Goal of the exercise → Repeat the lines of the data that follow, please, starting at the first and stopping after the one with "Figure 15. Stress-strain".

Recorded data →
_ _ _ _ _ _ _

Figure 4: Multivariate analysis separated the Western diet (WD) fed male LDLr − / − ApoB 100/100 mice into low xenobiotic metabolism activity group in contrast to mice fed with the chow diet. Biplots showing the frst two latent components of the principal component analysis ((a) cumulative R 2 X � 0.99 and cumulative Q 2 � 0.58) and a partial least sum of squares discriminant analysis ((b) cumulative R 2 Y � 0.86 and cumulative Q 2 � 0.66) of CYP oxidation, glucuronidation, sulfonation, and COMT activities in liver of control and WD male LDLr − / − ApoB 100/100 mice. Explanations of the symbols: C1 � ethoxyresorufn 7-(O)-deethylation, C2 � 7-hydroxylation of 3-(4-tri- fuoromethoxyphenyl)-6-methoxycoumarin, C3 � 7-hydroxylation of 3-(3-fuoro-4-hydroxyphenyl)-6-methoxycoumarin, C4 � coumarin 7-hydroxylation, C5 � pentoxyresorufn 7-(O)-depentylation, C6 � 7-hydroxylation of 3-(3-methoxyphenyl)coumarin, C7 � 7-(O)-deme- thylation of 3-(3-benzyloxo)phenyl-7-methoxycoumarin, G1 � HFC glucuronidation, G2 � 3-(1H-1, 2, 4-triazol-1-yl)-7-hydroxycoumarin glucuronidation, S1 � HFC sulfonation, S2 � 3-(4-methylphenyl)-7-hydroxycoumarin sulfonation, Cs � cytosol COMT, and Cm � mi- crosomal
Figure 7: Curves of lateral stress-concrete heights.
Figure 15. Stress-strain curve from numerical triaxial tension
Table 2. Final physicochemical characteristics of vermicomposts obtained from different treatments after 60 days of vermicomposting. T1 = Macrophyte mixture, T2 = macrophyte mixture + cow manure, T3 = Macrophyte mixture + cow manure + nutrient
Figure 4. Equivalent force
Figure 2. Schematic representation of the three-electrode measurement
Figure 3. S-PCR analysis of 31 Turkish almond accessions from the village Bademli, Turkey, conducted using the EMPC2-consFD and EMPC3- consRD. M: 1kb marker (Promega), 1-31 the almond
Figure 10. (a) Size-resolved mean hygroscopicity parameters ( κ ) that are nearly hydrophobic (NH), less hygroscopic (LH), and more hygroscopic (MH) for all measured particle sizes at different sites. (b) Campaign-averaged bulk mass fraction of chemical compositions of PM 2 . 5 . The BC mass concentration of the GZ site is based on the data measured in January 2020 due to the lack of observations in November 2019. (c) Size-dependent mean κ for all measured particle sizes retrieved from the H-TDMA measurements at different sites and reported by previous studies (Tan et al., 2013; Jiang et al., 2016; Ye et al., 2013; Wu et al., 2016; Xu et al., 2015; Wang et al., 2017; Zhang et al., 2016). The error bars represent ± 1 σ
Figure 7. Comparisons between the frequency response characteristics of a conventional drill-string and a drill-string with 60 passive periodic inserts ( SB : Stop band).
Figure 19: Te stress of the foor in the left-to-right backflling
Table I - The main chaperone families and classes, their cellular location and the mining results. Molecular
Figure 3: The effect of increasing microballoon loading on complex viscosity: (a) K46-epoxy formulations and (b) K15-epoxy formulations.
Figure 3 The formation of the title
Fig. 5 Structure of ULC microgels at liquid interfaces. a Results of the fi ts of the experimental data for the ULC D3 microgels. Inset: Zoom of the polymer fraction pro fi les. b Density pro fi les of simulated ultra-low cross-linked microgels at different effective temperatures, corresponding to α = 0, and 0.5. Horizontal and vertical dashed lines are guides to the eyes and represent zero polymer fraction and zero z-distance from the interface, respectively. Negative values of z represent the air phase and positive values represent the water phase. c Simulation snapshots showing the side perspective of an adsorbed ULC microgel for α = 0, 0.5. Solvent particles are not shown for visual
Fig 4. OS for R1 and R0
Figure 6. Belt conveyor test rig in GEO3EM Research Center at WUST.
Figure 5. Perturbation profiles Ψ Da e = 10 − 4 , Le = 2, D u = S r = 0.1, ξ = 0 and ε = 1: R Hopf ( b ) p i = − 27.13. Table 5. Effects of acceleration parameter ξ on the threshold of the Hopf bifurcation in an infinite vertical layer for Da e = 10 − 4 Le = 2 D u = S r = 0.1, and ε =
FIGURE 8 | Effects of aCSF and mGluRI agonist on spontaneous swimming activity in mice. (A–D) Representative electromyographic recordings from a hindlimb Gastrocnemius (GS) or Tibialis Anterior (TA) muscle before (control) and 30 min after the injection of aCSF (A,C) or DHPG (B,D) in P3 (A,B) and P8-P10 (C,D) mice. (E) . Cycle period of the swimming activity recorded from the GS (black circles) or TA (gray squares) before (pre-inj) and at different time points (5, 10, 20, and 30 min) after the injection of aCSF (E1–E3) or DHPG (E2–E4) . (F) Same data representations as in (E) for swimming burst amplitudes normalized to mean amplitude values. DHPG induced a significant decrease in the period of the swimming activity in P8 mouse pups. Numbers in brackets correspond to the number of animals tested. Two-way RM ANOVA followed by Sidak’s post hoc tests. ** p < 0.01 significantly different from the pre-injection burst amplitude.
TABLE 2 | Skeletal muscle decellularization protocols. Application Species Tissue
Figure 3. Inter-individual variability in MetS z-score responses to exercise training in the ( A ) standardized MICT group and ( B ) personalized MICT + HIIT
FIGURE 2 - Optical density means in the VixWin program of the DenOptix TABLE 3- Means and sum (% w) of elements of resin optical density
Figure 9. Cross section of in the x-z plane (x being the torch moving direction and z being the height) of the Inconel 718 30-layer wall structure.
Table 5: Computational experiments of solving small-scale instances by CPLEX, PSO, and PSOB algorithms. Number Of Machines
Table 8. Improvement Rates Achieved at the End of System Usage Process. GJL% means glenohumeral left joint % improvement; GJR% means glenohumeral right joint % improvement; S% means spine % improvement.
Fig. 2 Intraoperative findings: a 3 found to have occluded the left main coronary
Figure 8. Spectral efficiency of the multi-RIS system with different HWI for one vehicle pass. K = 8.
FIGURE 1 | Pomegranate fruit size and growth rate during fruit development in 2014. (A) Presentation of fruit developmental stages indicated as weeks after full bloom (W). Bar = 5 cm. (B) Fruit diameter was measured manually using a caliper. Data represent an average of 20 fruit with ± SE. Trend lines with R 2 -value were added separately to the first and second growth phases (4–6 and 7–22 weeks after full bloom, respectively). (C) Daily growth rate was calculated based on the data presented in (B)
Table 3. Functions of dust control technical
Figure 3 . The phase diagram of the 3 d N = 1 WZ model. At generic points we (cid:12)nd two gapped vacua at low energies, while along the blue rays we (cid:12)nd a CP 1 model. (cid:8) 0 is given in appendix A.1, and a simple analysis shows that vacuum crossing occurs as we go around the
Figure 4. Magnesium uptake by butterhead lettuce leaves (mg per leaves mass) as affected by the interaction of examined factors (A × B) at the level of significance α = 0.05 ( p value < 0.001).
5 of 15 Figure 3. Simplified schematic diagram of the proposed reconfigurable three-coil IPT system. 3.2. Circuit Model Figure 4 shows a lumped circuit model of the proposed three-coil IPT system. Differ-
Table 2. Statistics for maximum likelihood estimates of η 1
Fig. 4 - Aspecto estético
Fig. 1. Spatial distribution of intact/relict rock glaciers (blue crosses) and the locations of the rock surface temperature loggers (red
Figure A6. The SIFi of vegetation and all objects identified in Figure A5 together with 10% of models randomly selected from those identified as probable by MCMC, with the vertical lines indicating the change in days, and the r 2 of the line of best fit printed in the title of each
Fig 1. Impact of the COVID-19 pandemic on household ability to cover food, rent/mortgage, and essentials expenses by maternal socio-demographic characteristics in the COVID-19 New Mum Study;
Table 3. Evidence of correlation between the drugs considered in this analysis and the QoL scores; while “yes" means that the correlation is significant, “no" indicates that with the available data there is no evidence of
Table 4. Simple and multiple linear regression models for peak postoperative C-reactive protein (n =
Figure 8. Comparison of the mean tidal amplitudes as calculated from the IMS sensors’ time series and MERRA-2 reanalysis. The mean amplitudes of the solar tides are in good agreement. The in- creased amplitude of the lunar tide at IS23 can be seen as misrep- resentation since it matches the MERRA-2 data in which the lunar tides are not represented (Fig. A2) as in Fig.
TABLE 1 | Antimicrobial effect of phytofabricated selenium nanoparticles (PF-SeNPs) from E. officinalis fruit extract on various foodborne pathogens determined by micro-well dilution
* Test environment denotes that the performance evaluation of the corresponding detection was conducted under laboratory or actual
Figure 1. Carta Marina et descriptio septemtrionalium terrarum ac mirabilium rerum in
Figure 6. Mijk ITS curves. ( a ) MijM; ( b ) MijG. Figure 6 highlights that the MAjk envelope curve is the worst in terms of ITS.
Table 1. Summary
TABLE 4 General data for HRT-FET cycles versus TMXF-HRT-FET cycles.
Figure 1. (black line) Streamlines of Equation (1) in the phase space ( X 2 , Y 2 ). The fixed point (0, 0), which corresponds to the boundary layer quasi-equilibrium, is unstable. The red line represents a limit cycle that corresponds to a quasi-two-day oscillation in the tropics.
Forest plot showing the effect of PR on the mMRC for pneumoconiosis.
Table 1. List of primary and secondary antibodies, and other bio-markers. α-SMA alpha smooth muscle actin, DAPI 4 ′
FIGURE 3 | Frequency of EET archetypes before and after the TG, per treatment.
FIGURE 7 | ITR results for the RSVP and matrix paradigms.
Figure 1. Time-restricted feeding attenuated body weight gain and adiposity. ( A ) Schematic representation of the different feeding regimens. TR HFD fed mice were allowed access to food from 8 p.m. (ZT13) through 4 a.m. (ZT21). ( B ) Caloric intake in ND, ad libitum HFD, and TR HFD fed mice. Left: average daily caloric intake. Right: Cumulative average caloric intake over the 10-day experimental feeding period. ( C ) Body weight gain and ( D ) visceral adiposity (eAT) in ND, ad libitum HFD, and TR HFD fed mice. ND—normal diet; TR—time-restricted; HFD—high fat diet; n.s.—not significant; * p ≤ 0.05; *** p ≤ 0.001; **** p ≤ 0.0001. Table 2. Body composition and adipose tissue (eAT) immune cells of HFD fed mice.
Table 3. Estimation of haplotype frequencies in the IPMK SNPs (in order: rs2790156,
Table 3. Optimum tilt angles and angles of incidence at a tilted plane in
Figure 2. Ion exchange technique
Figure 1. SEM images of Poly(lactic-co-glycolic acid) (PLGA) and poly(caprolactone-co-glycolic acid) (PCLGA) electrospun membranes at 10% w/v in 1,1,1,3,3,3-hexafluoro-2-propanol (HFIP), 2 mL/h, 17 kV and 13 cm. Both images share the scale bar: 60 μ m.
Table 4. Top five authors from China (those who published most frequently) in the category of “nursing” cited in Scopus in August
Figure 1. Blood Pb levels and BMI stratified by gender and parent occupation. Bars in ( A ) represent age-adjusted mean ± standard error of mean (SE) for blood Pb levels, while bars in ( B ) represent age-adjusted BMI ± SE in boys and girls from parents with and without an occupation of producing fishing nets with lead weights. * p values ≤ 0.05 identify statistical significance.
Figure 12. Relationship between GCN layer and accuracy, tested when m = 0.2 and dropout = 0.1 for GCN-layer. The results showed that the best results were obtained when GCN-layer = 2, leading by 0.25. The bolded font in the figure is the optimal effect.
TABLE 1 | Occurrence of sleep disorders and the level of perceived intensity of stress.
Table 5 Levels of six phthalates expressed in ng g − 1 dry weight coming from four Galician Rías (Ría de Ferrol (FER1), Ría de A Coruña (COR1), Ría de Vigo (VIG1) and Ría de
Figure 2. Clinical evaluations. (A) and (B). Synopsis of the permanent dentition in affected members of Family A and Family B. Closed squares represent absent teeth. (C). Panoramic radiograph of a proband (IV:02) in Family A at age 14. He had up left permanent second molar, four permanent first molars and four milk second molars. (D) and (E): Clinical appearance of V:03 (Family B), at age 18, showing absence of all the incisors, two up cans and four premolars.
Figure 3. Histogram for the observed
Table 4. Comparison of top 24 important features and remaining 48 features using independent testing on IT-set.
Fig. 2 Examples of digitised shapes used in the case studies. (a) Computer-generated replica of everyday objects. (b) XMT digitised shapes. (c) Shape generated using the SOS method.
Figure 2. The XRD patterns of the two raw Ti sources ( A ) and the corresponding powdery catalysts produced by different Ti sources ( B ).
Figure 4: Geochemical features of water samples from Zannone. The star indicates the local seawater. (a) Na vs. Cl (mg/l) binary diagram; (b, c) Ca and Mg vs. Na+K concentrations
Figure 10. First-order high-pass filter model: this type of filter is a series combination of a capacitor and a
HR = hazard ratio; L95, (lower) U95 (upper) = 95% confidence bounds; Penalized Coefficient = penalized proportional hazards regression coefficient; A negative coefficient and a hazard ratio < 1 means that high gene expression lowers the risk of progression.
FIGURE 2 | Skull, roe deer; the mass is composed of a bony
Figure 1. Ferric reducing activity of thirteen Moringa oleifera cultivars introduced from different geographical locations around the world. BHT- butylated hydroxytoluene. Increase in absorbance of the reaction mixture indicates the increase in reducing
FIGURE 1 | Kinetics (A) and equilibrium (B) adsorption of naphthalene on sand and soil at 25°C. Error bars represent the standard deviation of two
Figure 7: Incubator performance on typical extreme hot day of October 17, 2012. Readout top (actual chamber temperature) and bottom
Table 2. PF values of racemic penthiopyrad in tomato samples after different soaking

_ _ _ _ _ _ _

Task response →
Figure 4: Multivariate analysis separated the Western diet (WD) fed male LDLr − / − ApoB 100/100 mice into low xenobiotic metabolism activity group in contrast to mice fed with the chow diet. Biplots showing the frst two latent components of the principal component analysis ((a) cumulative R 2 X � 0.99 and cumulative Q 2 � 0.58) and a partial least sum of squares discriminant analysis ((b) cumulative R 2 Y � 0.86 and cumulative Q 2 � 0.66) of CYP oxidation, glucuronidation, sulfonation, and COMT activities in liver of control and WD male LDLr − / − ApoB 100/100 mice. Explanations of the symbols: C1 � ethoxyresorufn 7-(O)-deethylation, C2 � 7-hydroxylation of 3-(4-tri- fuoromethoxyphenyl)-6-methoxycoumarin, C3 � 7-hydroxylation of 3-(3-fuoro-4-hydroxyphenyl)-6-methoxycoumarin, C4 � coumarin 7-hydroxylation, C5 � pentoxyresorufn 7-(O)-depentylation, C6 � 7-hydroxylation of 3-(3-methoxyphenyl)coumarin, C7 � 7-(O)-deme- thylation of 3-(3-benzyloxo)phenyl-7-methoxycoumarin, G1 � HFC glucuronidation, G2 � 3-(1H-1, 2, 4-triazol-1-yl)-7-hydroxycoumarin glucuronidation, S1 � HFC sulfonation, S2 � 3-(4-methylphenyl)-7-hydroxycoumarin sulfonation, Cs � cytosol COMT, and Cm � mi- crosomal
Figure 7: Curves of lateral stress-concrete heights.
Figure 15. Stress-strain curve from numerical triaxial tension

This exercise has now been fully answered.